Puluhan mantan pejabat kurun pemerintahan Presiden Amerika Serikat (AS) George W. Bush keluar daripada Partai Republik. Mereka kecewa di kegagalan anggota partai yang tak mengecam Donald Trump terutama sudah klaim-klaim palsu sang mantan Kepala AS mengenai kecurangan pemilu 2020. Terlebih, klaim-klaim tersebut diduga siap pemicu serangan masyarakat sipil ke Capitol Hill bulan lalu.

Para anggota Partai Republik yang keluar termasuk mantan penguasa tinggi pemerintahan Bush. Mereka mengucapkan sempat berharap kekalahan Trump bisa menggerakan pemimpin partai untuk menjauh dari pengusaha real-estate itu serta mengecam klaim-klaim palsunya.

Baca Juga: 5 Pengacaranya Mundur, Trump Angkat 2 Pengaruh Hukum Baru Urus Pemakzulan

Tetapi sebagian besar anggota parlemen dari Partai Republik masih berpihak pada Trump. Para mantan pejabat itu mengatakan mereka sudah tidak teristimewa mengenal partai mereka sendiri. Sebesar mantan pejabat keluar dari kedudukan partai sementara yang lainnya mendaftarkan diri sebagai independen.

“Partai Republik yang saya kenal sudah tidak ada lagi, saya menyebutnya kelompok pemujaan Trump, ” kata mantan Wakil Menteri Keuangan bidang Terorisme dan Intelijen Finansial pemerintahan Trump, Jimmy Gurul√©, Senin (1/2/2021).

Mantan penguasa komunikasi Gedung Putih pemerintahan Bush, Kristopher Purcell mengatakan, sekitar 60 hingga 70 mantan pejabat tadbir Bush memutuskan keluar atau membatalkan hubungan dengan Partai Republik.

“Setiap hari jumlahnya tetap bertambah, ” kata Purcell.

Banyak di antara mantan pejabat itu sudah mengabdi selama puluhan tahun di Partai Republik. Banyaknya jumlah pembelot menunjukkan tumbuhnya konflik di dalam partai & bagaimana warisan Trump memecah mengacaukan partai tersebut.

Golongan itu kini berisi dua grup, satu kelompok moderat atau mandiri yang muak dengan cengkraman Trump pada pejabat terpilih dan dalam pendukung setianya di Partai Republik. Berdasarkan jajak pendapat serta pemberitahuan dari petinggi partai dan spesialis perpecahan itu akan menyulitkan Kelompok Republik memenangkan pemilihan nasional.

Perwakilan Trump tidak menanggapi permintaan komentar mengenai hal ini. Perwakilan pejabat-pejabat pemerintahan Bush serupa belum menanggapi permintaan komentar. Semasa Trump berkuasa, Bush membuat maklumat yang jelas untuk ‘pensiun sebab politik’.

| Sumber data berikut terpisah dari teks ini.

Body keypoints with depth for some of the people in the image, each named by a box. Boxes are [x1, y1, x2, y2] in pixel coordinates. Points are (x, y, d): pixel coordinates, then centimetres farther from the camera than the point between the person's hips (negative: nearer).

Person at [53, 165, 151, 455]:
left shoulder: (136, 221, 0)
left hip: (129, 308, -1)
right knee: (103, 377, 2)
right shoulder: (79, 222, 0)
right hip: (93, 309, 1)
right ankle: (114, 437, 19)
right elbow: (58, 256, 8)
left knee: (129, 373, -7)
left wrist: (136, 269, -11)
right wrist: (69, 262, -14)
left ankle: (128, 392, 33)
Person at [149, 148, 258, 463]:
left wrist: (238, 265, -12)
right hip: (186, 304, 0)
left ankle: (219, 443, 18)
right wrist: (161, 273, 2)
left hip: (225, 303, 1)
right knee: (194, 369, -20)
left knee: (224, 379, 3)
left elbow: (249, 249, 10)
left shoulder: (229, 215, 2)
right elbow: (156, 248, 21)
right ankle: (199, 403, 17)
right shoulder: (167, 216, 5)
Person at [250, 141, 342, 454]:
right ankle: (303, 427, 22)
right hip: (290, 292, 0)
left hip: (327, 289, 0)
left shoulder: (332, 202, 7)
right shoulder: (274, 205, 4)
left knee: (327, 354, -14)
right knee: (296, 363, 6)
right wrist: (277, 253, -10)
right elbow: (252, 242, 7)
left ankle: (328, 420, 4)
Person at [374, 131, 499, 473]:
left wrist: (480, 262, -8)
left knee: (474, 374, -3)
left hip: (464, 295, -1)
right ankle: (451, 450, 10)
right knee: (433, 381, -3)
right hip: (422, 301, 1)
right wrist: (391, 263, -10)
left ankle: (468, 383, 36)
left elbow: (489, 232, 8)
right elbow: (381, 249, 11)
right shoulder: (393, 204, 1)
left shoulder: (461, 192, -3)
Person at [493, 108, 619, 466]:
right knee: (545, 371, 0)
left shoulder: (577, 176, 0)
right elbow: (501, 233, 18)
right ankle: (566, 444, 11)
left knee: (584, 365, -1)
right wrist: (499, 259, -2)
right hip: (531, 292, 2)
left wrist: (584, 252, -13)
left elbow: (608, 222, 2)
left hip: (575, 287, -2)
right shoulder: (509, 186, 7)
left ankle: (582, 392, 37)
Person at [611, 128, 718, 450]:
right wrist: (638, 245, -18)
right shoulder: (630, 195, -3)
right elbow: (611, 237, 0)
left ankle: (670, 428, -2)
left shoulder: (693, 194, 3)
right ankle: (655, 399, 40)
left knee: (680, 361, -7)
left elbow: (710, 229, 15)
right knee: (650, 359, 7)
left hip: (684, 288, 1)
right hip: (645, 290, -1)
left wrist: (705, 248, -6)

Beberapa jam sebelum pendukung Trump menyerang Capitol Hill. Lebih dari setengah anggota Partai Republik di Kongres yakin delapan orang Senator dan 139 anggota House of Representative mengangkat untuk menolak meresmikan kemenangan Kepala Joe Biden.

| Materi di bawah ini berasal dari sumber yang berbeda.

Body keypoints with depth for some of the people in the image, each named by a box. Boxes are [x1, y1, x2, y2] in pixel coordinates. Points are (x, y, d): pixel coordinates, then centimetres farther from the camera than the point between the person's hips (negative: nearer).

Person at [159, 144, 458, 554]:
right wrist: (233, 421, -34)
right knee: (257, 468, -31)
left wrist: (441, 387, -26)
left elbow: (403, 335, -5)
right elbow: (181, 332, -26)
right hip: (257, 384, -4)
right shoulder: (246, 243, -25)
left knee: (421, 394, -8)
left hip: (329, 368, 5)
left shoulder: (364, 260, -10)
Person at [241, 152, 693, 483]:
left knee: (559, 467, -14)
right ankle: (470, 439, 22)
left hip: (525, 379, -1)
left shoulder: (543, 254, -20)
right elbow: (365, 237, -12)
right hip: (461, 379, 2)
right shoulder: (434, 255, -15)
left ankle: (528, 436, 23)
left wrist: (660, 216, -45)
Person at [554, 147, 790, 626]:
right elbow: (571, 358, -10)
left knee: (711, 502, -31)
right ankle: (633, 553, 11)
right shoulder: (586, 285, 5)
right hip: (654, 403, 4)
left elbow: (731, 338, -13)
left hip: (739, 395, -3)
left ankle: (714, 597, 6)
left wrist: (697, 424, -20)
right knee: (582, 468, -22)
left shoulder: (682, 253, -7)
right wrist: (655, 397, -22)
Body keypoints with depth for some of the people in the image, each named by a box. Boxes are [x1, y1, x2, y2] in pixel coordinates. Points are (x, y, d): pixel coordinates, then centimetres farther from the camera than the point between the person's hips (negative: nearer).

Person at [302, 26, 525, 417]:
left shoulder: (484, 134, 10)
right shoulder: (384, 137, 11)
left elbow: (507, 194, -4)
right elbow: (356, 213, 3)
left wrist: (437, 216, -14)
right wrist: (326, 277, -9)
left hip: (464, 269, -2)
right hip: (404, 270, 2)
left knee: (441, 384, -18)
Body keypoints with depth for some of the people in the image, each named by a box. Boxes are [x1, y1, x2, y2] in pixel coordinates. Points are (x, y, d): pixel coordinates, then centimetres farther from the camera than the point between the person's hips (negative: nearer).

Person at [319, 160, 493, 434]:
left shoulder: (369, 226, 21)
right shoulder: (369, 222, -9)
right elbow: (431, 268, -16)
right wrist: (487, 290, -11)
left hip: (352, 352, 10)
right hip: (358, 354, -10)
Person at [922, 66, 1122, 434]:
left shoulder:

Sebagian besar Senator Partai Republik pula mengindikasi tidak akan mendukung pemakzulan Trump sehingga belum dapat diperkirakan apakah mantan presiden itu bersalah dalam sidang di Senat. Di dalam 13 Januari lalu House menggugat Trump ‘menghasut pemberontakan’.

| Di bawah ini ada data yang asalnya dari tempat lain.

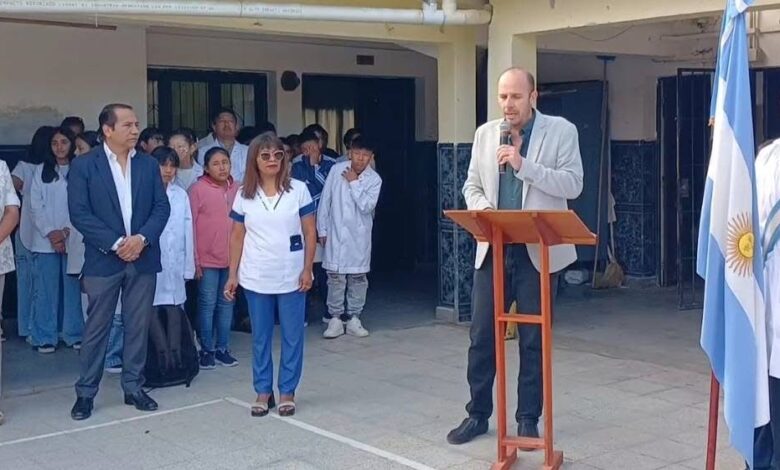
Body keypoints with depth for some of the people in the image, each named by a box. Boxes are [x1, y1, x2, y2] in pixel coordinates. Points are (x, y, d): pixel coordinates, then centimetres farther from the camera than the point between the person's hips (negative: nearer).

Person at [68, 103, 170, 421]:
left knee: (138, 326, 9)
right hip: (103, 259, -3)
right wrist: (115, 243, -15)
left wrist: (142, 238, -13)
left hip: (143, 258, 3)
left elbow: (161, 207, 4)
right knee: (97, 327, 3)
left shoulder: (149, 165, 8)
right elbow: (79, 213, -9)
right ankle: (86, 392, 13)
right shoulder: (83, 165, -4)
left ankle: (133, 387, 20)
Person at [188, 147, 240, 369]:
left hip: (232, 258, 4)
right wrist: (194, 260, -8)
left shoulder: (237, 189, 4)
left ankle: (222, 348, 21)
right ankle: (207, 350, 14)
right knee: (207, 304, 3)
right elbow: (190, 226, -6)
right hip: (207, 259, -4)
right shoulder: (198, 189, -7)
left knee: (226, 303, 11)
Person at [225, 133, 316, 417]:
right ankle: (263, 391, 20)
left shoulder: (298, 189, -3)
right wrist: (232, 275, 4)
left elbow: (310, 233, 0)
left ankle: (287, 392, 17)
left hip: (291, 276, -1)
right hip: (256, 278, 1)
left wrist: (307, 270, -6)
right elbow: (237, 237, 7)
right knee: (260, 338, 9)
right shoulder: (244, 195, 2)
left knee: (292, 337, 5)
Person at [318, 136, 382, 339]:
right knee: (335, 276, 1)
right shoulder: (337, 169, -3)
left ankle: (353, 318, 16)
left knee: (358, 277, 6)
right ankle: (335, 319, 9)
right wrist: (322, 229, 1)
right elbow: (325, 200, 2)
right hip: (336, 232, 0)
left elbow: (367, 206, -16)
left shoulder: (374, 179, -5)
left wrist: (354, 183, -16)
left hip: (359, 235, 0)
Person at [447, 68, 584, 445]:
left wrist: (523, 164, -19)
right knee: (481, 336, 6)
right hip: (492, 248, 3)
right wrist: (481, 208, -9)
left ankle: (528, 419, 17)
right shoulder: (485, 133, 10)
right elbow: (472, 186, 13)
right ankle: (478, 414, 19)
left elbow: (573, 185, -11)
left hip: (537, 251, -3)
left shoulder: (561, 131, -2)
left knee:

Sidang pemakzulan 9 Februari mendatang membuat Trump satu-satunya presiden pada sejarah Amerika yang dua kali dimakzulkan. Keengganan pemimpin partai mengecam Trump menjadi dorongan terakhir bekas pejabat Partai Republik meninggalkan golongan tersebut.

“Jika terus menjadi partainya Trump, banyak dari kami yang tak akan kembali kecuali bila Senat memvonisnya bersalah dan menyingkirkan kanker Trump dari diri mereka tunggal, banyak dari kami tidak mau kembali memilih pemimpin Partai Republik, ” kata mantan Treasurer of the United States atau Gajah Negara pemerintahan Bush, Rosario Marin.

Menentang Sumber Artikel di Republika Disclaimer: Artikel ini merupakan kerja pas Warta Ekonomi dengan Republika. Peristiwa yang terkait dengan tulisan, foto, grafis, video, dan keseluruhan kandungan artikel menjadi tanggung jawab Republika.